__Exercise details__. In the article below about Naomi Raine, what is the title of her upcoming solo album?

Maverick City Music’s Naomi Raine is gearing up for release of non-worship solo album
Grammy Award-winning worship leader Naomi Raine of Maverick City Music is gearing up for the release of her solo album Journey and wants listeners to know that her faith-filled music goes beyond the worship songs they're accustomed to.
Raine released her first single "Not Ready" last week and it was a long time coming for the native of Queens, New York, who's been writing her own songs since she was a child. Daughter to two worship leaders, Raine recalled the moment she dedicated her life to Jesus.
"I just pretty much grew up in rehearsal and in church for my whole life, groomed in music, groomed to go after the presence of the Lord,” she said in an interview with The Christian Post. “When I was 11, I got filled with the Holy Spirit and that started my relationship with the Lord, just a time of devotion.”
Before lending her signature vocals to Maverick City Music’s No. 1 singles “Jireh” and “Promises,” as a young girl she'd sit in her closet “praying in the Spirit, listening to music and singing to God.”
"I spent probably four or five years doing that. As I got older, I then got interested in boys and got a little distracted,” Raine revealed.
She ended up meeting the man who is now her husband and became “pregnant out of wedlock.”
“At that point, I was leading worship and got sat down,” she explained. “The Lord used that time to really deal with me and actually teach me not just about His presence, but about who He is.”
"I was a church girl and so I knew all the right things to do," she added. "I wasn't always doing them of course, but I just thought if I was good then God will be good with me. Well, that's not the case, as we all know, that's not the grace and the Gospel of Jesus Christ. But the Lord really taught me about grace. And He taught me about how He makes all things new and makes it beautiful, that my righteousness is as filthy rags.”

__Extracted records__.
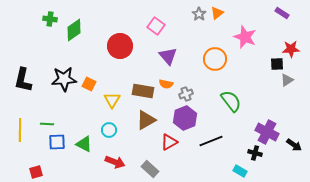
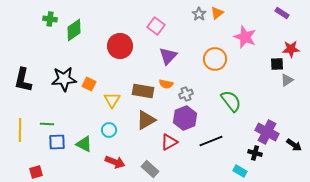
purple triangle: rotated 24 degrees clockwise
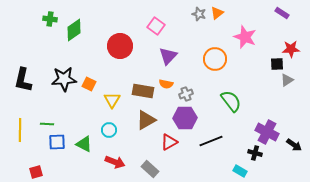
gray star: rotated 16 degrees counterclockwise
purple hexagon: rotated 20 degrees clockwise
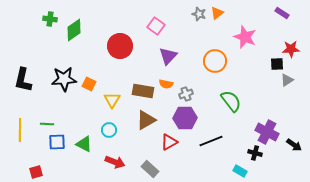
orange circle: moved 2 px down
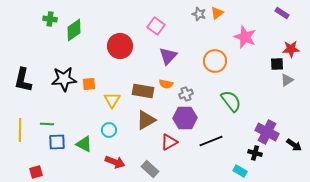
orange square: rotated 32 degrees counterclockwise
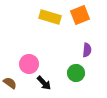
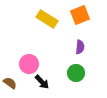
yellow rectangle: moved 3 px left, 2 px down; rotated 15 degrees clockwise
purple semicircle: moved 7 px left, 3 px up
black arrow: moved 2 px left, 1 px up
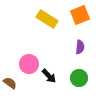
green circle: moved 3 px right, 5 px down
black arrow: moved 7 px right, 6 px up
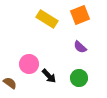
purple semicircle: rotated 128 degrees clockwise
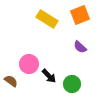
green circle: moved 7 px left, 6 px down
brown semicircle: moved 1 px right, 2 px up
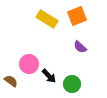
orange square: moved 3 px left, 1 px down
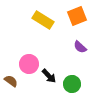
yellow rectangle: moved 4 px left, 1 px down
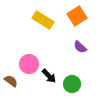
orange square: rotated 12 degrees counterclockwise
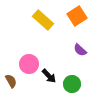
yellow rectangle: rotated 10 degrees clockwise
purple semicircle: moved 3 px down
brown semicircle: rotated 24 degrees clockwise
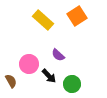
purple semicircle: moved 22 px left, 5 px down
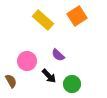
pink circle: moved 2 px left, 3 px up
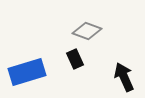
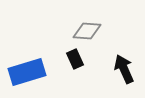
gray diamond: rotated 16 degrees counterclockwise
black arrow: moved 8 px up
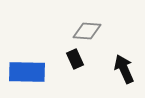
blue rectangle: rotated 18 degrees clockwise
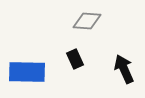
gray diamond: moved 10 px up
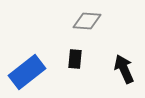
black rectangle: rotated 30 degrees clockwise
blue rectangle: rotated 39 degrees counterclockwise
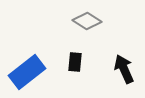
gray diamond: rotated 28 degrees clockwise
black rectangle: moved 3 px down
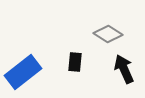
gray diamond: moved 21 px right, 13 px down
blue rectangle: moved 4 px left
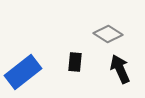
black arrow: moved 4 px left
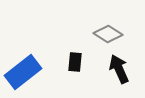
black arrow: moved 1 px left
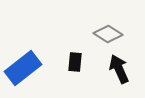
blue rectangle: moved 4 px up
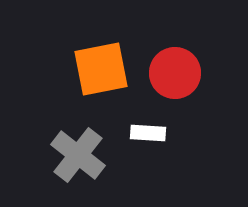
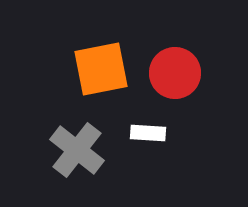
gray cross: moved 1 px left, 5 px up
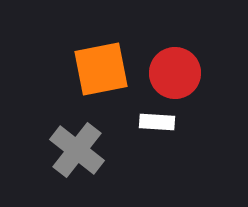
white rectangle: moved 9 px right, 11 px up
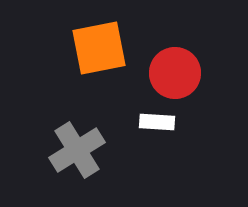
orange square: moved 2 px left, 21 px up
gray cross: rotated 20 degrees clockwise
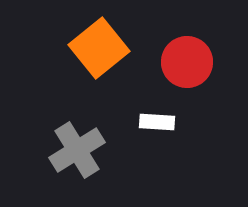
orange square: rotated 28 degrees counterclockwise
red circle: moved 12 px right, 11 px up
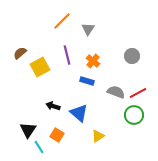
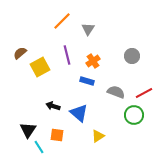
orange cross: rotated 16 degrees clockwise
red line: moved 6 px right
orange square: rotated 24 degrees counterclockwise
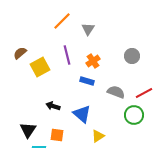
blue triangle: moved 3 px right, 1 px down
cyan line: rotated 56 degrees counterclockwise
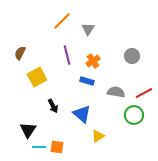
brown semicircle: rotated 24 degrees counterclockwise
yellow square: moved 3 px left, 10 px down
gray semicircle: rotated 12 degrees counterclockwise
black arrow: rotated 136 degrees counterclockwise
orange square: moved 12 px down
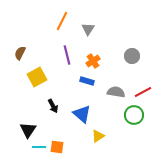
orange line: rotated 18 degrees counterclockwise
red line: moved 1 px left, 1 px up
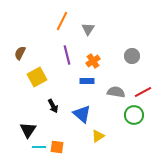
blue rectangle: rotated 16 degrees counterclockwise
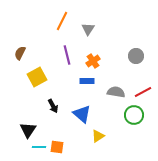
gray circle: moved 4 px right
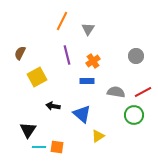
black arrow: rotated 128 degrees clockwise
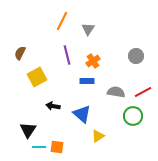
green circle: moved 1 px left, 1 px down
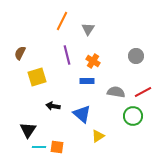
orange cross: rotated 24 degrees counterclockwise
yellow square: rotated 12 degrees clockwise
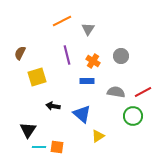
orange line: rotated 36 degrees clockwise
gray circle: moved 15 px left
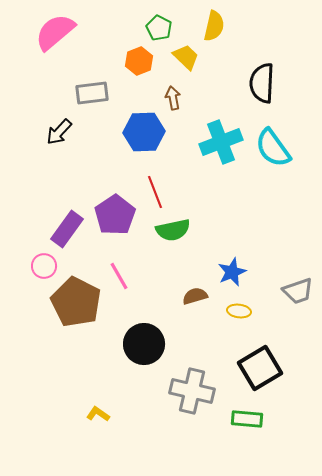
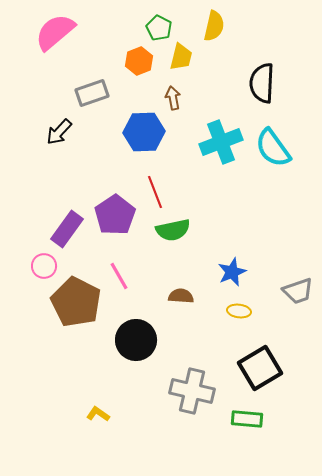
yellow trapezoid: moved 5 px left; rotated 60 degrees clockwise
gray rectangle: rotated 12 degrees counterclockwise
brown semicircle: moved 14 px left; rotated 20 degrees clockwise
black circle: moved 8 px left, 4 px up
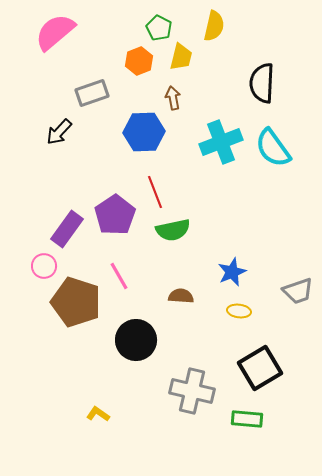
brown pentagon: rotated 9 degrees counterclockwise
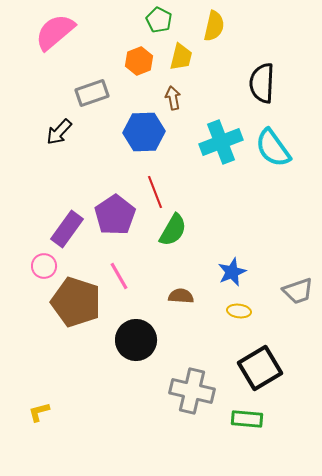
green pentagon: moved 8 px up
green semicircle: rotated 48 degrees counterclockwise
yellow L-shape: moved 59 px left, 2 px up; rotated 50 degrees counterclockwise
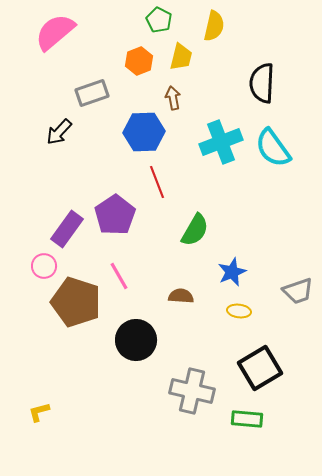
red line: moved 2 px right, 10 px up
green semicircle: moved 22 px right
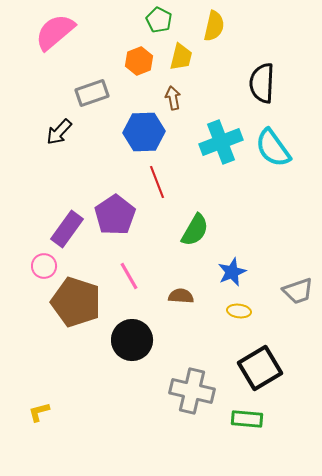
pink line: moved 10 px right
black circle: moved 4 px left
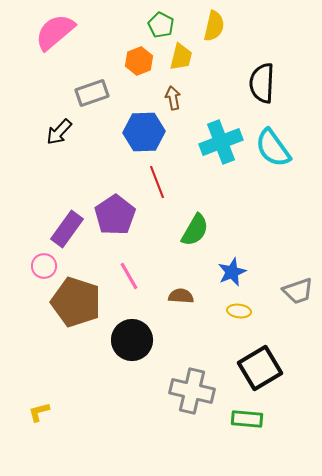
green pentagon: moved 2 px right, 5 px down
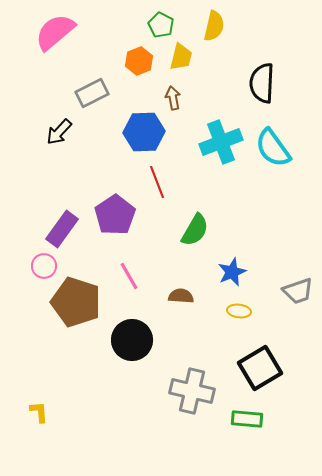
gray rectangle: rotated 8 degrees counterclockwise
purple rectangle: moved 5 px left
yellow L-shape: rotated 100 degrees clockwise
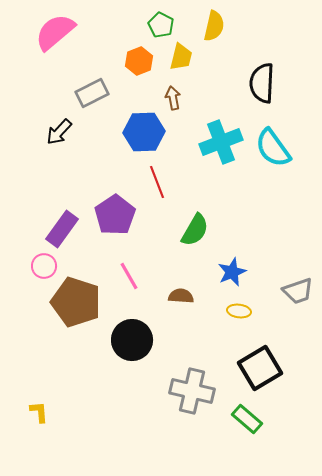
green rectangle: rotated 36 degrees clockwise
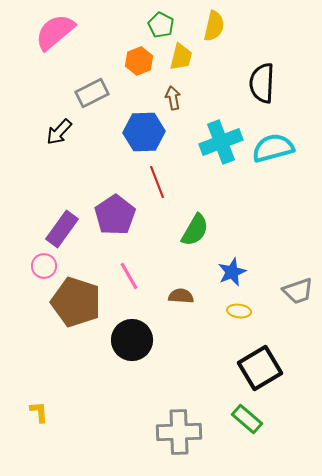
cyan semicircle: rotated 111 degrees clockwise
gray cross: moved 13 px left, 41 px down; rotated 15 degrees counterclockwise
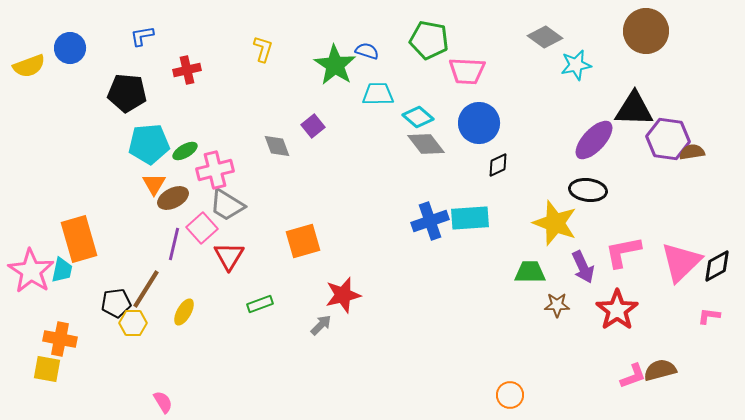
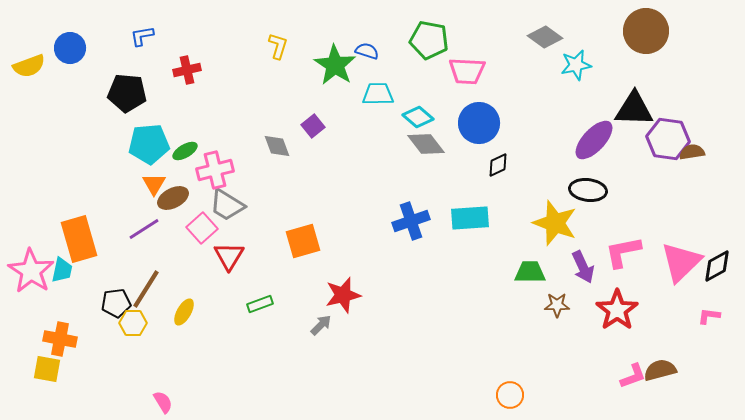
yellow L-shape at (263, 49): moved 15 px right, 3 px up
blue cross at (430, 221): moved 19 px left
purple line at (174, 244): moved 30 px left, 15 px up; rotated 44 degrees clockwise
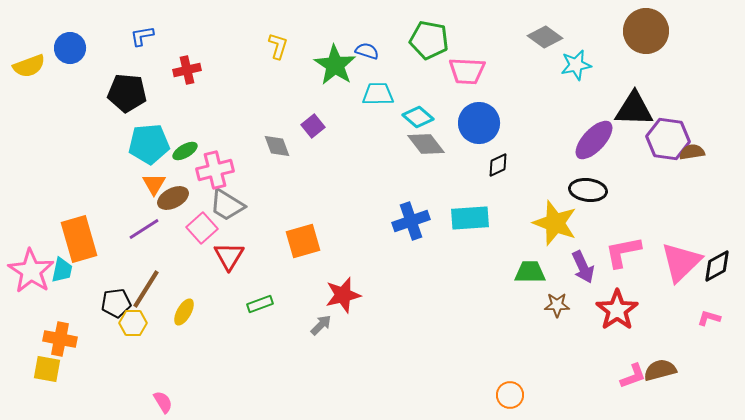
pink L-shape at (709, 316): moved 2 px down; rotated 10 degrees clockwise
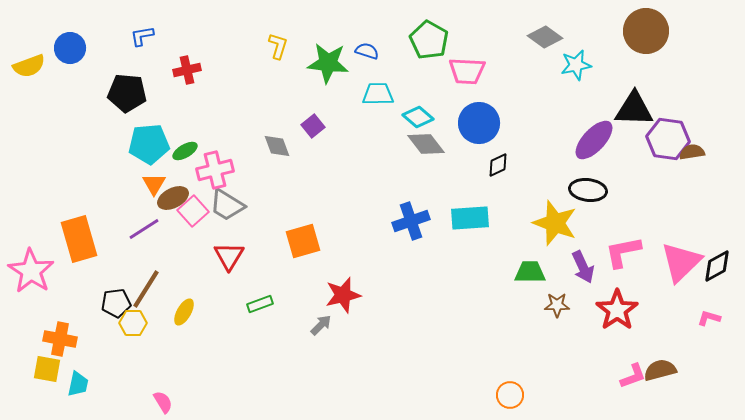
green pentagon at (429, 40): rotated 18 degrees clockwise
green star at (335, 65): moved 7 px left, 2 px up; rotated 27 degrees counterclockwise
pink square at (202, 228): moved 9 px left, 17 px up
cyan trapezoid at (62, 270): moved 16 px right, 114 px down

__Exercise response__. Journey